Over the past decade, the need to improve patient safety has been widely recognised. Multiple studies from developed and developing countries have demonstrated significant amounts of preventable patient harm.1–5 Although the progress aimed at improving patient safety has been slow,6 7 several initiatives to promote patient safety have been successfully launched in the USA, helping create a paradigm shift. Among them was the effort to create a patient safety culture: a culture that requires embracing teamwork, enhancing leadership support and shifting the focus of blame from individual practitioners to systemic flaws.8 All other high-risk industries recognise the importance of culture in improving safety.9 10 Healthcare now also recognises the importance of safety culture. According to the Agency for Healthcare Research and Quality (AHRQ), ‘the safety culture of an organization is the product of individual and group values, attitudes, perceptions, competencies, and patterns of behavior that determine the commitment to, and the style and proficiency of, an organization’s health and safety management’.11 Culture shift is ultimately the impetus that steers an organisation toward change, which in turn, can have an important impact on safety.12 The ongoing pandemic due to the emergence of COVID-19 has put an additional strain on existing measures leading to reduced incident reporting as documented in one study from the UK.13 Thus, the need for fostering an effective patient safety culture has escalated.

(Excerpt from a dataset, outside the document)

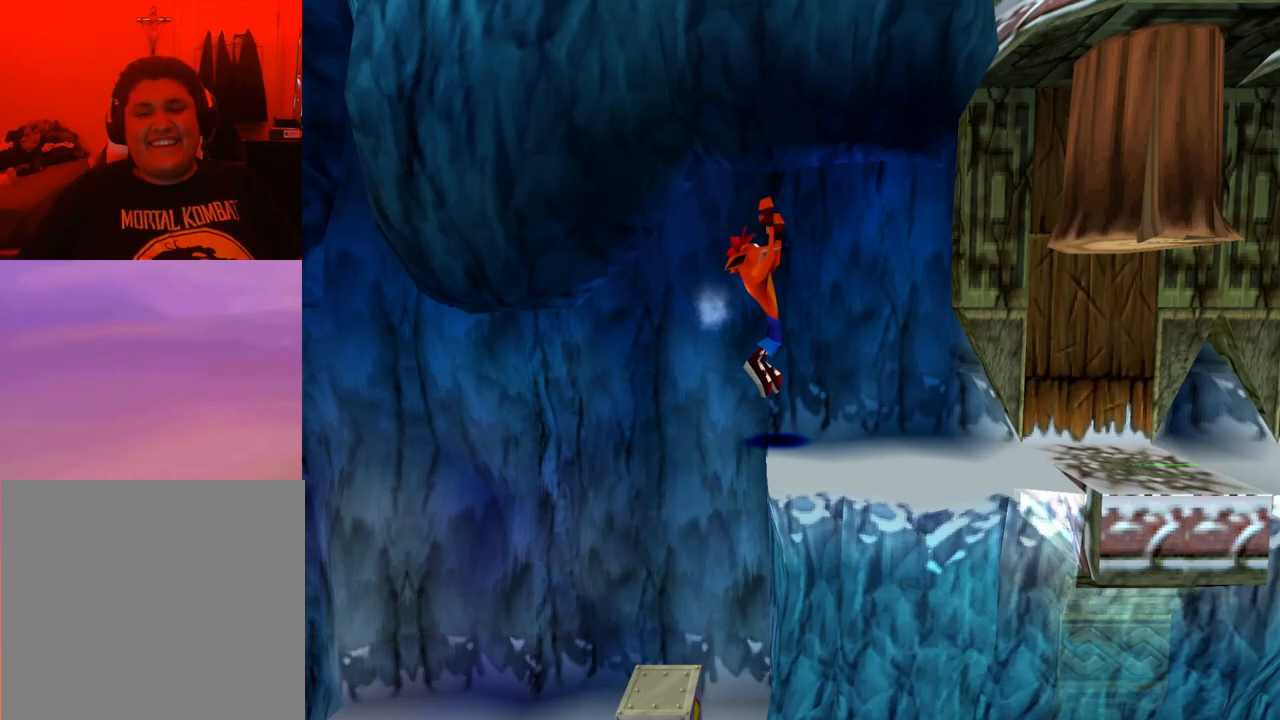
{"buttons": ["DPAD_RIGHT"], "events": []}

Safety culture is important, being linked to several important clinical outcomes and patient satisfaction.14 15 It is measurable using valid and reliable tools such as surveys.14 16–20 On the one hand, these tools have enabled researchers to measure norms and behaviours in healthcare settings and understand the workforce’s attitudes and perceptions; on the other hand, they have enabled healthcare leadership to identify and rectify the identified vulnerabilities in system design, organisation and operation, ultimately culminating in the improvement of the overall patient safety culture. Findings from such surveys can also be used to reinforce positive aspects of safety culture.21

Research has shown that safety culture is responsive to interventions. Safety programmes such as the comprehensive unit-based safety programme were associated with substantial improvements in patient safety culture. However, most of the efforts to measure and improve patient safety culture have been undertaken in developed countries. Tens of millions of patients worldwide continue to suffer disabling injuries or deaths due to medical errors annually.22 While there are some data on the patient safety culture in several developing countries,23–26 it is still plagued by the lack of financial resources, medical expertise and advanced information technology.27 Moreover, the discrepancy in the data from one study between the USA and Taiwan24 suggests that the distinctiveness of culture in each setting should be taken into consideration whenever safety tools are applied in different settings. An appreciation of such similarities and differences is instrumental in tailoring appropriate, region-specific interventions and capacity-building initiatives to improve patient safety culture. Hospital Survey on Patient Safety Culture (HSOPSC) is a survey that was pilot tested in 2003 in 21 hospitals across 6 states in the USA.28 The dimensions of the HSOPSC have been shown to have reasonable psychometric properties.28–31 It has been used as a tool to measure patient safety culture in a variety of regions across the world, including the UK,16 Lebanon,32 Belgium, Denmark, Norway, the Netherlands,14 Turkey33 and Taiwan24; and has been translated and validated in several of these settings. The aim of this study was to measure the baseline patient safety culture at a tertiary care hospital in Karachi, Pakistan by using the HSOPSC to subsequently tailor strategies for quality improvement and patient safety in this region.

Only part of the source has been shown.